# Corrupted iPhoto Library



## nfred (Oct 29, 2009)

I have 
Model Name: iMac 10.5.8
Processor Name: Intel Core 2 Duo
Processor Speed: 2.66 GHz

I have a corrupted iPhoto Library file. When I try to open iPhoto it crashes. If I move the Library and start a new one, it works. In another account it will open and bring up photos from Nov. 2008 and before.

The problem began when I downloaded iMac upgrades in August. I have photos from June 2009 to now as I bought a new camera and the photos downloaded right into Pictures, not iPhoto. But I have lost all pictures from Dec. 2008 to the end of May 2009. Is there anyway to open a file and pull individual pictures out. There used to be a program in the old Mac days that would let you dig into files and take some out. (It had a Jack-in-the-Box for an icon). Are there any programs that would let me open the Library and take pics out?


----------



## Yankee Rose (Jul 14, 1999)

What is your current version of iPhoto?


----------



## nfred (Oct 29, 2009)

iPhoto '08 7.1.5
The actual date of corruption was Sept. 14, 09 when I installed updates from Apple.

The Library Manager says the album data file for this library is malformed.
XML parser error:
Encountered unexpected character V on line 7249
Old-style plist parser error:
Malformed data byte group at line 1; invalid hex


----------



## nfred (Oct 29, 2009)

I dragged the file to the desktop. I was able to right click the file and pull out my pictures. Then trash the file. The problem has been solved.


----------



## Yankee Rose (Jul 14, 1999)

sweety666 - I'm a tad confused. What instructions/whose are you referring to?

If at the moment your iPhoto appears to be accessible/working, then I recommend your backing up your library.

*Three options for backing up your iPhoto Library:*

1. Burn the iPhoto Library folder in the Finder to a CD or DVD

This method will give you a burned iPhoto Library folder that can be copied back to your computer to replace a damaged library. You can also use this method to backup an old library when you want to create a new Library to use as your current library.

Insert a blank CD into your internal or external CD-RW drive and copy the iPhoto library to the CD icon on your desktop. When you drag the CD icon to the Trash/Eject button in the Dock, you are given the option to burn the CD. Click Burn and the CD is created. To burn a DVD backup of your digital images, use a DVD and a SuperDrive-equipped Mac.

2. Copy the ENTIRE iPhoto Library to an external drive formated for a Mac. Do not use this as your only back up as the external can also go bad.

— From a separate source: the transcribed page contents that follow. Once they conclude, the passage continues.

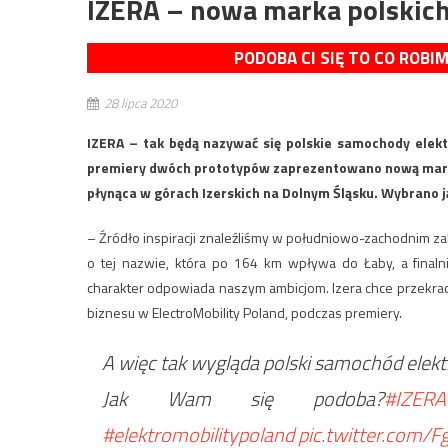
IZERA – nowa marka polski
PODOBA CI SIĘ TO CO ROBI
28 lipca 2020
IZERA – tak będą nazywać się polskie samochody elekt
premiery dwóch prototypów zaprezentowano nową markę, l
płynąca w górach Izerskich na Dolnym Śląsku. Wybrano ją
– Źródło inspiracji znaleźliśmy w południowo-zachodnim zak
o tej nazwie, która po 164 km wpływa do Łaby, a finaln
charakter odpowiada naszym ambicjom. Izera chce przekracz
biznesu w ElectroMobility Poland, podczas premiery.
A więc tak wygląda polski samochód elek
Jak Wam się podoba?
#IZERA
#elektromobilitypoland
pic.twitter.com/F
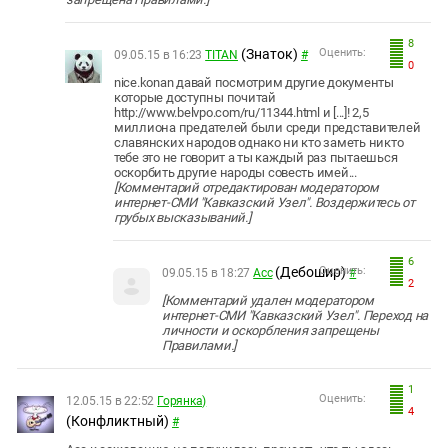
8
(Знаток)
Оценить:
09.05.15 в 16:23
TITAN
#
0
nice.konan
давай посмотрим другие документы
которые доступны почитай
http://www.belvpo.com/ru/11344.html и [...]! 2,5
миллиона предателей были среди представителей
славянских народов однако ни кто заметь никто
тебе это не говорит а ты каждый раз пытаешься
оскорбить другие народы совесть имей...
[Комментарий отредактирован модератором
интернет-СМИ "Кавказский Узел". Воздержитесь от
грубых высказываний.]
6
(Дебошир)
Оценить:
09.05.15 в 18:27
Асс
#
2
[Комментарий удален модератором
интернет-СМИ "Кавказский Узел". Переход на
личности и оскорбления запрещены
Правилами.]
1
Оценить:
12.05.15 в 22:52
Горянка)
4
(Конфликтный)
#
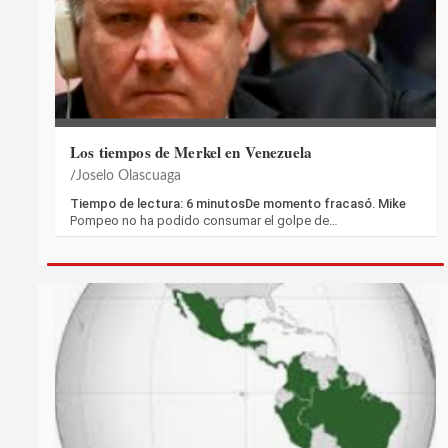
Los tiempos de Merkel en Venezuela
Joselo Olascuaga
Tiempo de lectura: 6 minutosDe momento fracasó. Mike
Pompeo no ha podido consumar el golpe de…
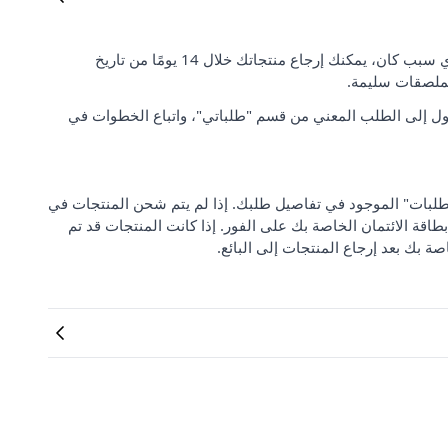
رضا العملاء وتوقعاتهم مهمان بالنسبة لنا. إذا لم تكن راضيًا عن طلبك لأي سبب كان، يمكنك إرجاع منتجاتك خلال 14 يومًا من تاريخ
لملصقات سليمة.
ل إلى الطلب المعني من قسم "طلباتي"، واتباع الخطوات في
 من "مركز دعم الطلبات" الموجود في تفاصيل طلبك. إذا لم يتم شحن المنتجات في
بطاقة الائتمان الخاصة بك على الفور. إذا كانت المنتجات قد تم
صة بك بعد إرجاع المنتجات إلى البائع.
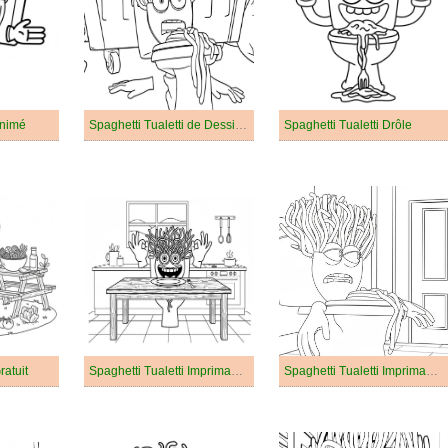
Animé
Spaghetti Tualetti de Dessin Animé
Spaghetti Tualetti Drôle
ratuit
Spaghetti Tualetti Imprimable Gratuit Pour les Enfants
Spaghetti Tualetti Imprimable Gratuit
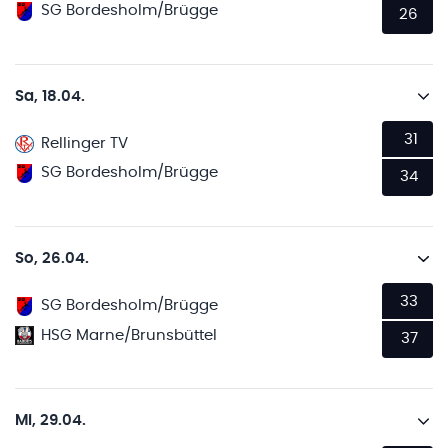
SG Bordesholm/Brügge
26
Sa, 18.04.
31
Rellinger TV
SG Bordesholm/Brügge
34
So, 26.04.
33
SG Bordesholm/Brügge
HSG Marne/Brunsbüttel
37
Mi, 29.04.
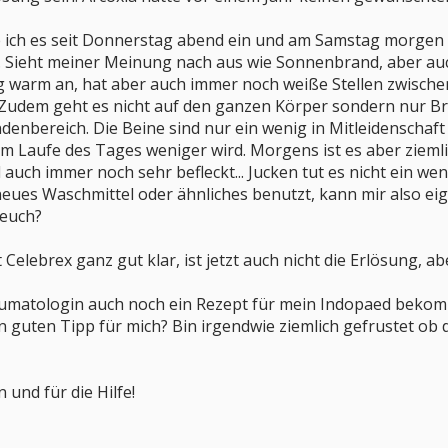
ich es seit Donnerstag abend ein und am Samstag morgen bi
 Sieht meiner Meinung nach aus wie Sonnenbrand, aber auch
ig warm an, hat aber auch immer noch weiße Stellen zwischen
. Zudem geht es nicht auf den ganzen Körper sondern nur Br
enbereich. Die Beine sind nur ein wenig in Mitleidenschaf
s im Laufe des Tages weniger wird. Morgens ist es aber zieml
auch immer noch sehr befleckt... Jucken tut es nicht ein wen
 neues Waschmittel oder ähnliches benutzt, kann mir also ei
 euch?
elebrex ganz gut klar, ist jetzt auch nicht die Erlösung, a
umatologin auch noch ein Rezept für mein Indopaed bekomme
 guten Tipp für mich? Bin irgendwie ziemlich gefrustet ob de
und für die Hilfe!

3. Copy the ENTIRE iPhoto Library to your iPod in disk mode.

Hope that helps!


----------



## nfred (Oct 29, 2009)

I got the answer from Apple Discussions and thought if anyone else had this problem, it would help them. I created a new iPhoto Library by dragging the old one to the desktop and then right clicking to get the photo files to show up. I pulled them out individually onto the desktop and threw the old iPhoto Library file away. This let me store the photos on a CD. At least I have them now.


----------